As I go through my black and white archives from the 1980s for The Bowden Archives and Other Marginala book I am starting to come across some seascape images that I cannot recall making. Nor can I recall their location, the camera that I used, or even when they were made. Since my personal memory is unreliable my memory of these past events is going to have to be constructed.
The negatives had been stored away in an old, red filing cabinet with no information other than a tab that just says ‘Landscape Studies’. An example:
Many of the pictures in the Landscape Studies file were done whilst I was on the road. My best guess is that these kind of seascape images are different, in that they were probably made along the southern coast of the Fleurieu Peninsula, even though I don’t immediately recognise these rocks.

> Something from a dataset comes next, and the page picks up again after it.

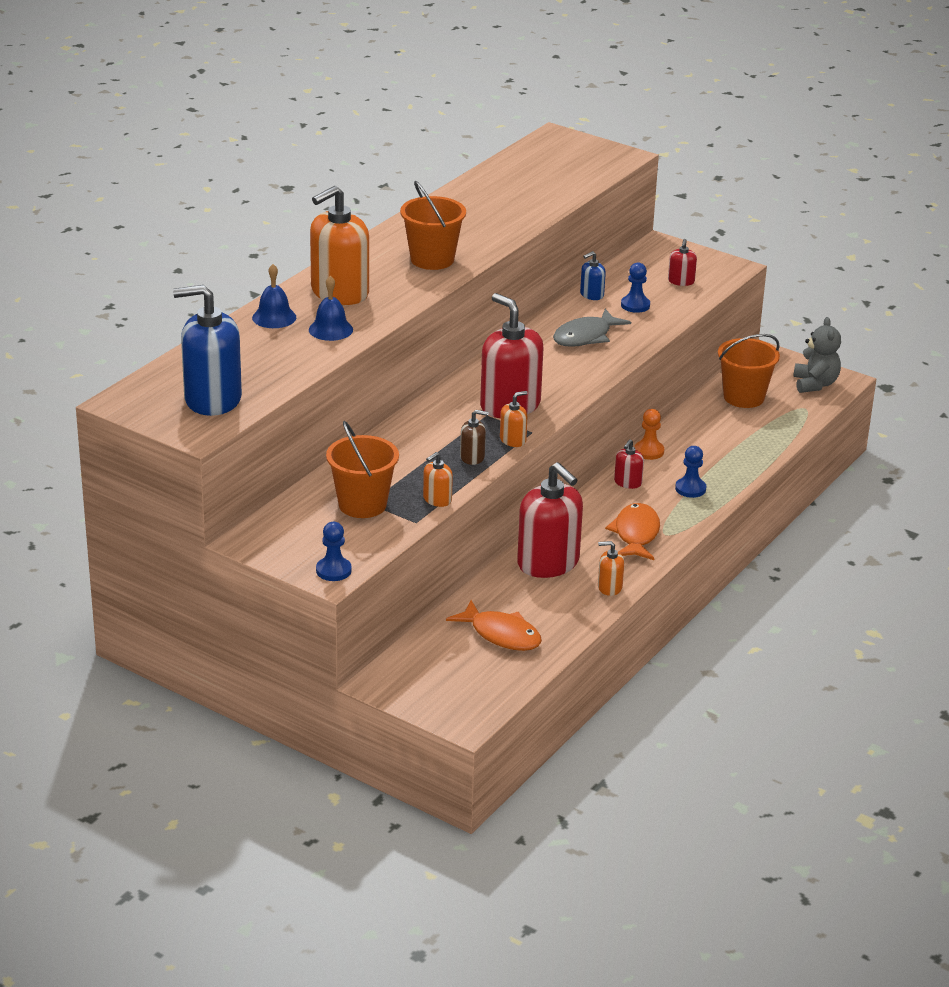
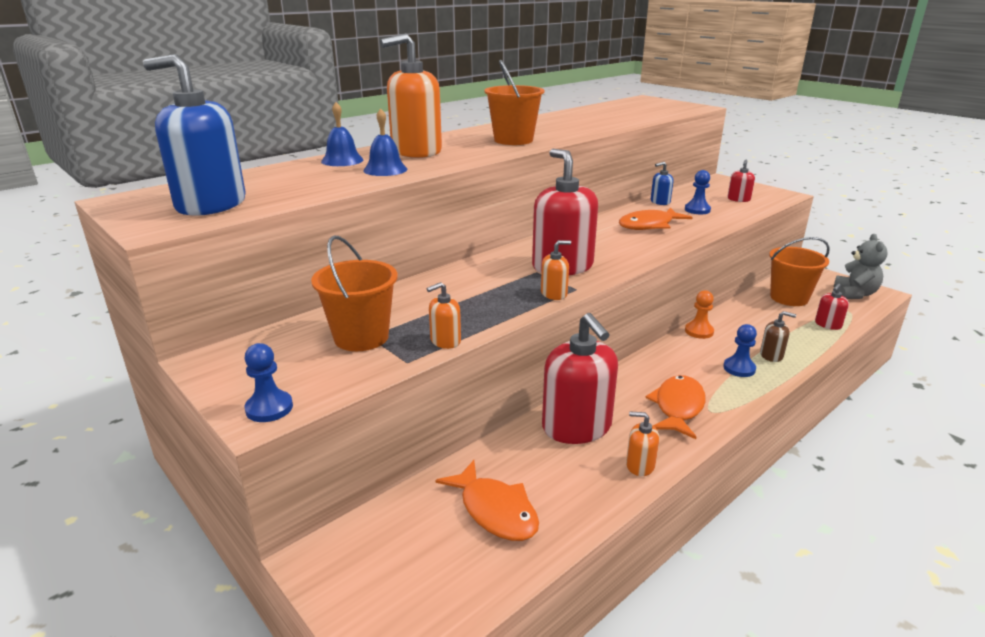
camera: 15 degrees right, 5 degrees down
(472, 457) = (505, 305): brown soap dispenser -> brown soap dispenser (771, 355)
(586, 336) = (649, 225): grey fish -> orange fish
(627, 482) = (675, 356): red soap dispenser -> red soap dispenser (828, 325)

But I have no memory of making them. I haven’t looked at the negatives or the contact since these were processed and printed. I cannot even recall who processed the negatives or printed the contact sheets. Was it me or a commercial laboratory?
In 2016 I am reading these photographs differently, and the reason that I was drawn to this location becomes irrelevant. It now becomes an interpretation of an image, influenced by a contextual memory of the situation. The boundaries become blurry as we step into the realm of fiction.
Update
However, looking at some of the other negatives from this particular shoot gives me a clue to the location. They are around the south western tip of Rosetta Head which frames Petrel Cove.I do recall that on my first visit to Victor Harbor as a day tourist I wasn’t impressed with the coastal area. Since there are a number of images from this particular photoshoot I was drawn to this location.
They would have been made after 1993, which is when I was doing a PhD at Flinders University, I’d started visiting Victor Harbor regularly with Suzanne, and we stayed at Suzanne’s mothers house in Encounter Bay.
Sadly, I cannot recall what I was thinking when I made these seascape photos, or even the actual year after 1993 in which they were made. I can, however, recall the camera that I used was an old Linhof Technika 70 and that these seascapes were taken before I switched to using colour negative film.
Maybe the proposed book, The Bowden Archive and Other Marginalia, ought to have a section that is concerned with the landscape pictures? The landscape studies would have been made in the early to mid-1990s. The pictures would have been taken after I’d moved to living in Ovingham, the Bowden project had come to an end, and I was in process of giving up my studio in Bowden. The studio had been given up by 1993. So the section of landscape pictures would come after the Bowden section in the book.
The landscape section could be a narrative of my past–me trying to find a new photographic project after the Bowden one had finished. Since my memory of these events is unreliable these photographs would shape my memories of these photo trips. Such a narrative would constitute a partly fictional narrative based on reality.
Memory is selective, and it is widely acknowledged that we most often choose to remember the good times and mourn their passing. In photographing our lives, we similarly become our own editors, selecting certain images and situations that will help us remember the past, as it should have been. Photographs mould our memories from a sometimes painful truth into an acceptable reality.
Selective memory loss numbs the pain of emotional trauma–in my case two broken relationships. The numbing is long term repression. Throughout our lives, our minds take snapshots of events and store them in an archive. Years later our memories become foggy or fade completely like old photographs, yet we can still fish them out of a hiding place when we want to remember something. In this way, both memory and photography are subjective modes of representing the past.